As of today, the main writing task is done. The research will never end; that's just the way genealogy works. As new data becomes available, changes, additions, deletions have to be made to a family tree. It's an incredibly fluid thing. 

Just this weekend I ran across evidence of that when dipping back down in to my great grandparent's generation, suddenly both of their graves popped up on There are no pictures yet but the additions give me final proof of the birth and death dates and a confirmed physical location.

The rate information is being digitized is speeding up with new databases being made available online. The bad news is that you are never done. The good news is you get to dig forever! 

A lot of editing and proofreading awaits me but now I can start looking for a publisher and I can relax and enjoy my next trip to Maine. I hope to find more pieces of the puzzle on my next trip but all I have to do is plug in those bits. I shouldn't have to do major rewriting or even add any more people into the tree. (famous last words!)

My research and writing over the last few days has made me realize how lucky I am personally that my father and his father survived. Though I knew there was a constant theme of tuberculosis deaths throughout the generations in Maine, my family landed in Lynn, Massachusetts, in the late 1800s. I kept seeing occasional deaths but when I got into my great grandparents' generation, I realized that tuberculosis had become a scourge.

Tuberculosis reached its heights after industrilization began. Instead of associating with a limited amount of people, workers joined large groups making it easier to get TB. The overcrowding and lack of sanitation in the industrialized residential areas also had an major impact.

By the time my family moved into Lynn, there were only three living adults and only two that had children. My great great grandfather's brother, Henry, was the other. He and his wife had three children, all born in Lynn. His wife died in 1883 from bronchitis supposedly but then his daughter died in 1897 and son in 1901 from tuberculosis. The third daughter never had children.

My great great grandparents had ten children between 1870 and 1892. Two died young, two women never married but 17 grandchildren were born by 1909. The oldest son had four children. One of those four died at age 12 in 1908, followed by her mother in 1918 and sister in 1925. They were all tuberculosis deaths. 

Meanwhile, the second son lost his fourth daughter in 1904 and his wife by 1909. Since the daughter only lasted a few months with TB, it's entirely possible that the wife also died from tuberculosis. At some point between 1900 and 1910 my great great grandparents must have realized how dangerous Lynn was. They had witnessed the deaths of at least four grandchildren and one daughter-in-law by 1908. 

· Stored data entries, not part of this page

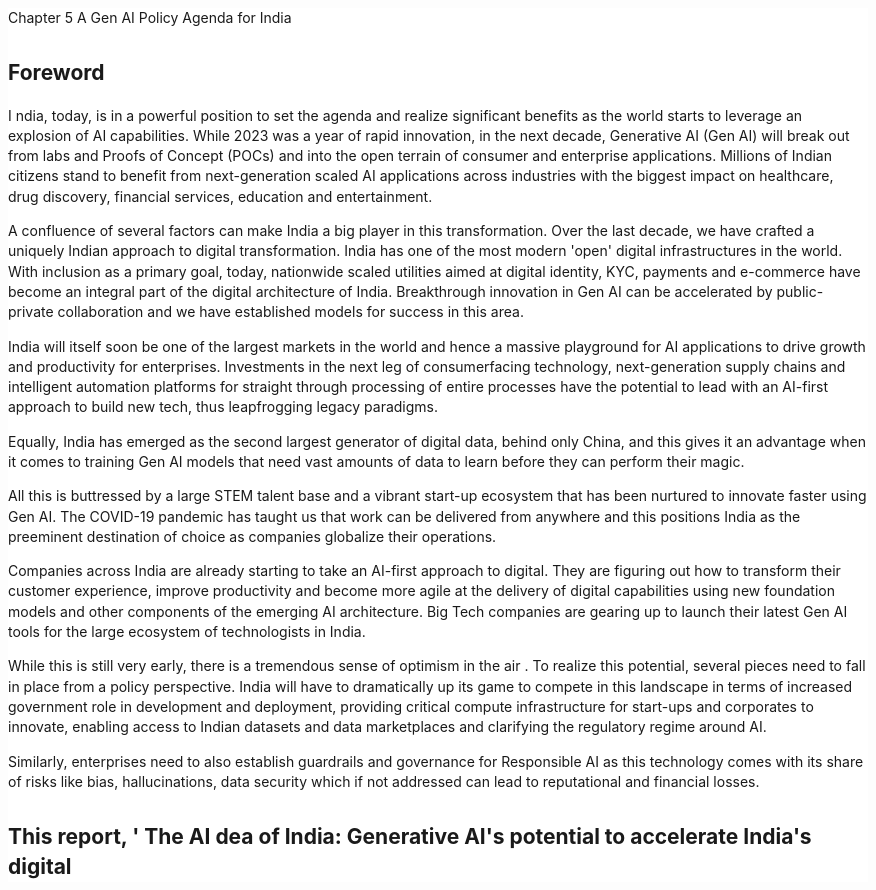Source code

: 

Chapter 5 A Gen AI Policy Agenda for India

## Foreword

I ndia, today, is in a powerful position to set the agenda and realize significant benefits as the world starts to leverage an explosion of AI capabilities. While 2023 was a year of rapid innovation, in the next decade, Generative AI (Gen AI) will break out from labs and Proofs of Concept (POCs) and into the open terrain of consumer and enterprise applications. Millions of Indian citizens stand to benefit from next-generation scaled AI applications across industries with the biggest impact on healthcare, drug discovery, financial services, education and entertainment.

A confluence of several factors can make India a big player in this transformation. Over the last decade, we have crafted a uniquely Indian approach to digital transformation. India has one of the most modern 'open' digital infrastructures in the world. With inclusion as a primary goal, today, nationwide scaled utilities aimed at digital identity, KYC, payments and e-commerce have become an integral part of the digital architecture of India. Breakthrough innovation in Gen AI can be accelerated by public-private collaboration and we have established models for success in this area.

India will itself soon be one of the largest markets in the world and hence a massive playground for AI applications to drive growth and productivity for enterprises. Investments in the next leg of consumerfacing technology, next-generation supply chains and intelligent automation platforms for straight through processing of entire processes have the potential to lead with an AI-first approach to build new tech, thus leapfrogging legacy paradigms.

Equally, India has emerged as the second largest generator of digital data, behind only China, and this gives it an advantage when it comes to training Gen AI models that need vast amounts of data to learn before they can perform their magic.

All this is buttressed by a large STEM talent base and a vibrant start-up ecosystem that has been nurtured to innovate faster using Gen AI. The COVID-19 pandemic has taught us that work can be delivered from anywhere and this positions India as the preeminent destination of choice as companies globalize their operations.

Companies across India are already starting to take an AI-first approach to digital. They are figuring out how to transform their customer experience, improve productivity and become more agile at the delivery of digital capabilities using new foundation models and other components of the emerging AI architecture. Big Tech companies are gearing up to launch their latest Gen AI tools for the large ecosystem of technologists in India.

While this is still very early, there is a tremendous sense of optimism in the air . To realize this potential, several pieces need to fall in place from a policy perspective. India will have to dramatically up its game to compete in this landscape in terms of increased government role in development and deployment, providing critical compute infrastructure for start-ups and corporates to innovate, enabling access to Indian datasets and data marketplaces and clarifying the regulatory regime around AI.

Similarly, enterprises need to also establish guardrails and governance for Responsible AI as this technology comes with its share of risks like bias, hallucinations, data security which if not addressed can lead to reputational and financial losses.

## This report, ' The AI dea of India: Generative AI's potential to accelerate India's digital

They left, moving to Candia, New Hampshire, and back to a farming existence. The third son, my great grandfather, left the state by then, heading for Philadelphia and New Jersey and he didn't lose any children. None of the other children lost spouses or children to TB. By the time the three youngest went out on their own, they were able to truly thrive and prosper though it did take one or more generations for that to happen with their siblings.

I've said from the start of this project that the Scotch-Irish were survivors and that's what my family did.They survived. And I'm glad they did.